Tuesday, 5 January 2021

Catfish: "Sing Me A Song"

The French filmmaker Thomas Balmès is that rarest of creatures: a crowdpleasing documentarist. After his mid-length 1996 debut Bosnia Hotel, on UN peacekeepers, Balmès courted audience favour peddling a form of non-fiction engineered to cheer us all up. 2010's Babies, in which Balmès toured the globe going gaga over its newborns, was as close to an extended meme as the cinema has yet given us. His representatively titled 2013 film Happiness, meanwhile, charted the arrival of the Internet in Bhutan, and in particular its impact on one Peyangki, a rosy-cheeked seven-year-old in training to be a Buddhist monk. Balmès's sequel to the latter, Sing Me A Song, opens with a Previously-with-Peyangki recap for newcomers. Again, we see this softly-spoken soul skipping (yes, actually skipping) down a hillside so as to turn cartwheels and pick flowers in a field; again, we witness the lad's awe as a towering mast is raised on the outskirts of his village. Then a neat editing trick, the most effective thing in the new movie. When he turns in for the night, ten years pass: the next morning, Peyangki is a teenager, woken by the sound of his mobile going off. There was an outside chance that a decade of online access had radicalised Balmès's subject, turned this once robed believer into a full-on Proud Boy, angrily disseminating Pepe GIFs between fevered bouts of self-abuse. The reality, however, is milder and more humdrum. Peyangki's up the same mountain, and still praying - albeit off a tablet - and his teacher's only concern is that he's falling behind because he's "too busy playing with his mobile". The reason for that is that he's struck up an online relationship with a long-haired older girl, Ugyen, who lives in the capital Thimphu. Again: in another documentary, Ugyen might have been revealed as a 47-year-old trucker parked at the bottom of this hill with an eye to luring our boy into oblivion. The worst Balmès has to offer is that she's actually a single mother working in a hostess bar, and planning to jet off to Kuwait to earn a little extra money for herself.

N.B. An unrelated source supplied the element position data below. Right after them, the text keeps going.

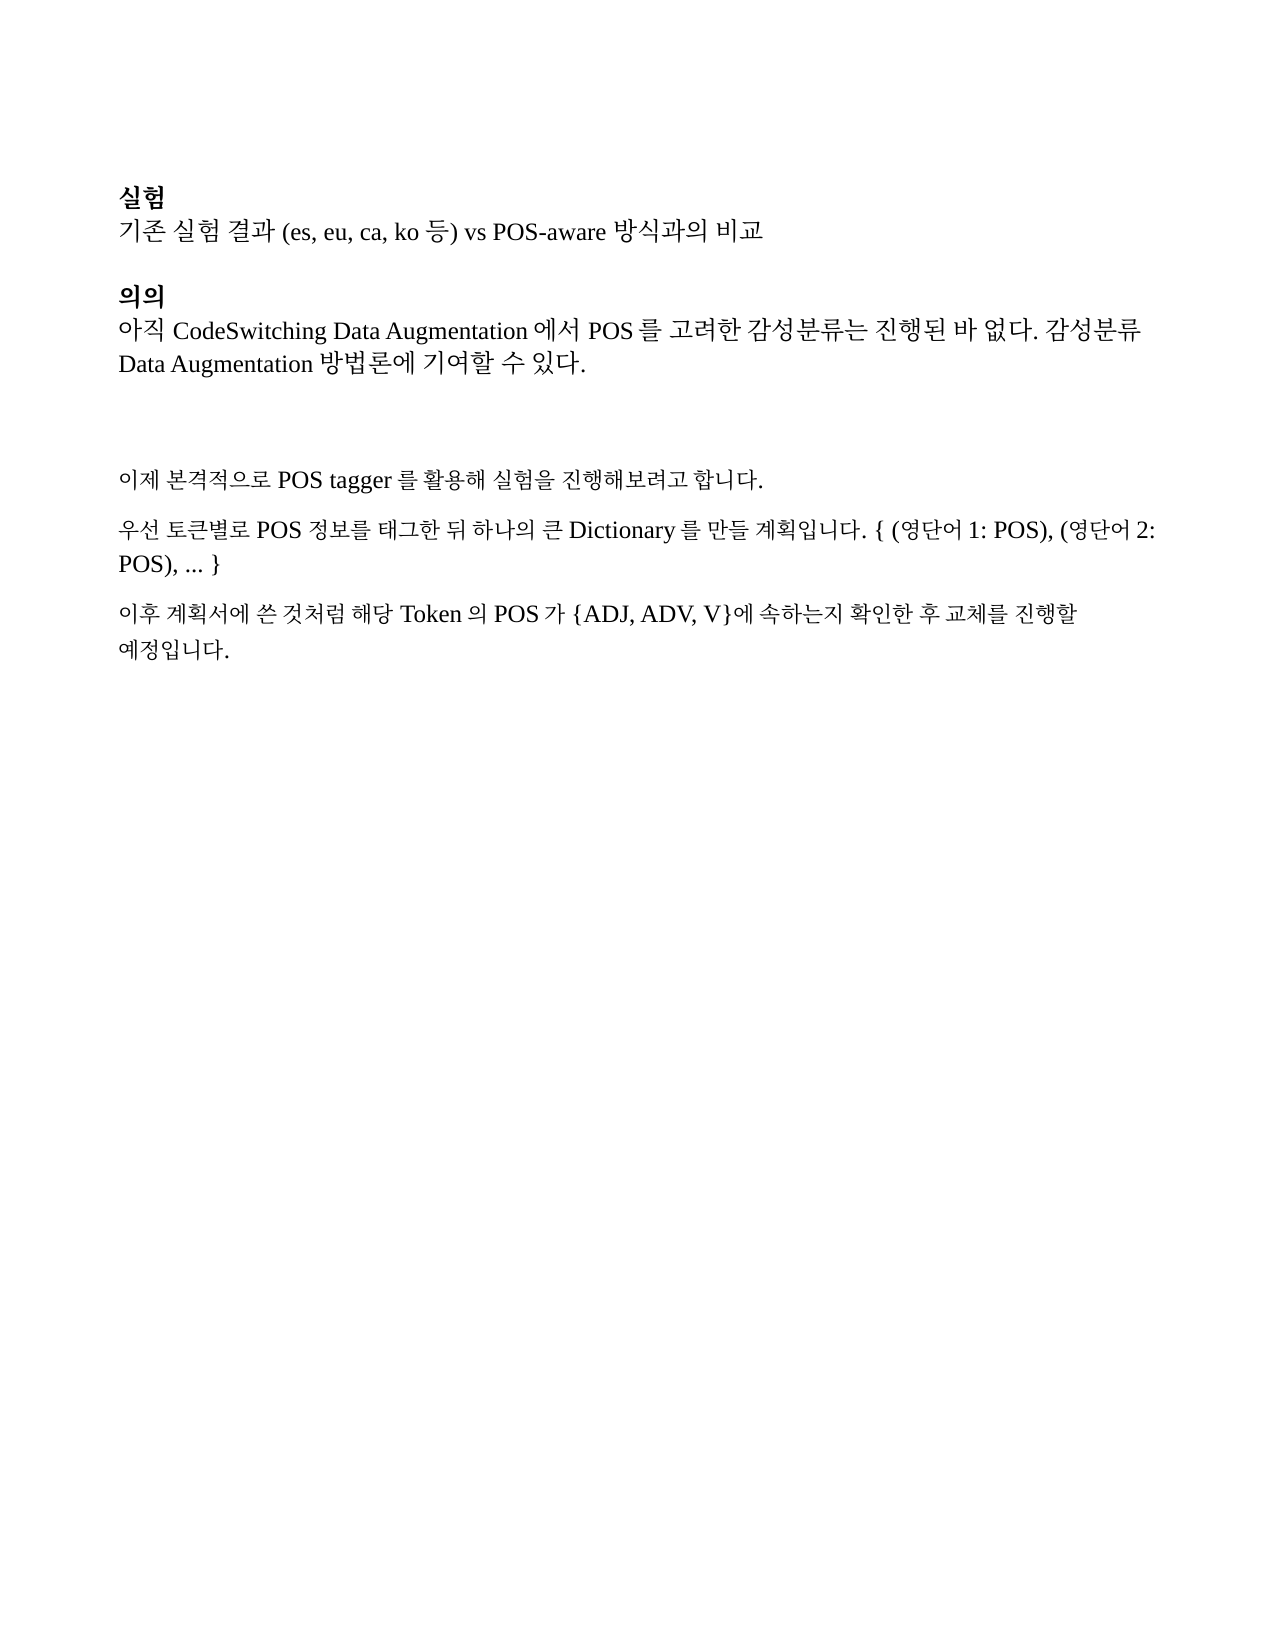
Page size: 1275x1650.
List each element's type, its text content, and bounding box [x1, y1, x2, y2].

text 실험 [118, 184, 1157, 213]
text 의의 [118, 283, 1157, 312]
text 기존 실험 결과 (es, eu, ca, ko 등) vs POS-aware 방식과의 비교 [118, 217, 1157, 246]
text 우선 토큰별로 POS 정보를 태그한 뒤 하나의 큰 Dictionary를 만들 계획입니다. { (영단어1: POS), (영단어2: POS), ... } [118, 514, 1157, 578]
text 이후 계획서에 쓴 것처럼 해당 Token의 POS가 {ADJ, ADV, V}에 속하는지 확인한 후 교체를 진행할 예정입니다. [118, 597, 1157, 664]
text 이제 본격적으로 POS tagger를 활용해 실험을 진행해보려고 합니다. [118, 463, 1157, 494]
text 아직 CodeSwitching Data Augmentation에서 POS를 고려한 감성분류는 진행된 바 없다. 감성분류 Data Augmentation 방법론에 기여할 수 있다. [118, 316, 1157, 378]
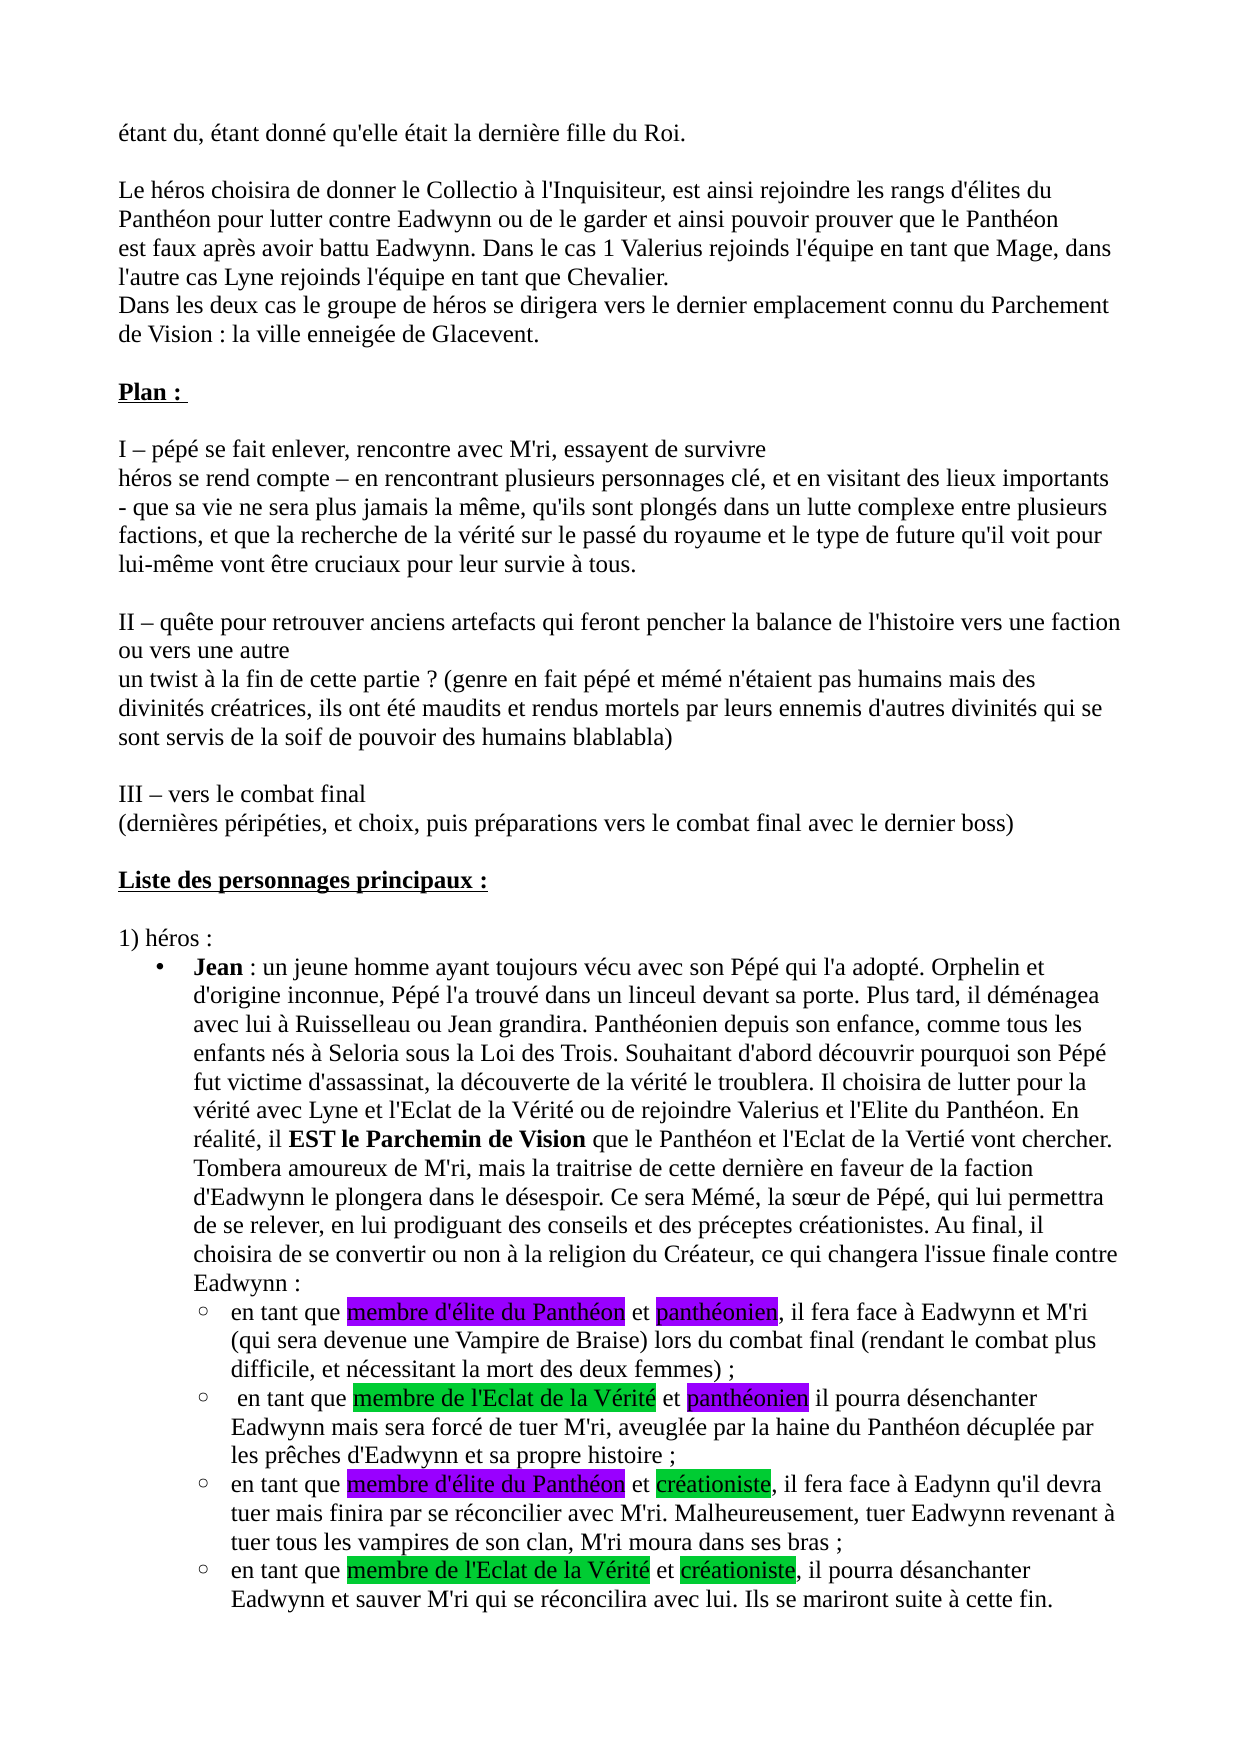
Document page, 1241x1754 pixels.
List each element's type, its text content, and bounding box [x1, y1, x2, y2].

Clearly some purity - whether that of the Bhutanese landscape, or Peyangki himself - is under threat. Yet we might also question the purity of Balmès's filmmaking, and the degree to which the non-fiction in Sing Me A Song is legitimately non-fiction. To this eye, it appeared as though the filmmaker had returned to this realm so as to invite his subjects to play versions of themselves in a dramatised narrative that may bear some relation to situations they found themselves in once upon a time. It feels suspicious - as though we're the ones being catfished - and Balmès hardly helps his cause by including such flagrantly contrived images as a cybercafe overrun by teenage monks. The goal isn't recording the reality of a place and its people so much as exporting "constructed reality" to the Far East, a process presumably made easier by the fact those monks can now dial up episodes of Keeping Up with the Kardashians on their smartphones. Truths, or ghosts of truths, might have survived that process: take last month's Bloody Nose, Empty Pockets, which manufactured a scenario to consistently compelling and revealing ends. Yet Sing Me A Song just isn't very satisfying as either non-fiction or fiction: it's a reel too long, and unfocused with it. Balmès has become hung up on the idea the Bhutanese now use the Internet just like Westerners do (to watch World Cup games, What's App, hook up), and amid stretches of that banality, there's an occasional sequence that comes over as very oddly framed, which could actually do with firmer editorial intervention, or clearer context. I'm not entirely sure what we're meant to take away from the bar girls' casual browsing of beheading videos, nor their interactions with drunken clients. Peyangki remains an easily bruised sweetie, as delicate as the posies he once plucked, but Ugyen's psychology - and quite why this woman has been pursuing a monk online - is left utterly opaque: compare and contrast with the way Sung-a Yoon evoked the inner lives of similar minimum-wage scrapers in her recent doc Overseas. There's something striking about the film's landscapes, which speak to how rapidly Bhutan is changing, and how the Internet has changed the way its people now look at themselves and one another. To draw that film out, however, you'd need a properly probing, judicious intelligence behind the camera - not someone who came this way to shoot B-roll for The Real Buddhists of Bhutan.

Sing Me A Song is now streaming via Curzon Home Cinema, Prime Video and Dogwoof On Demand.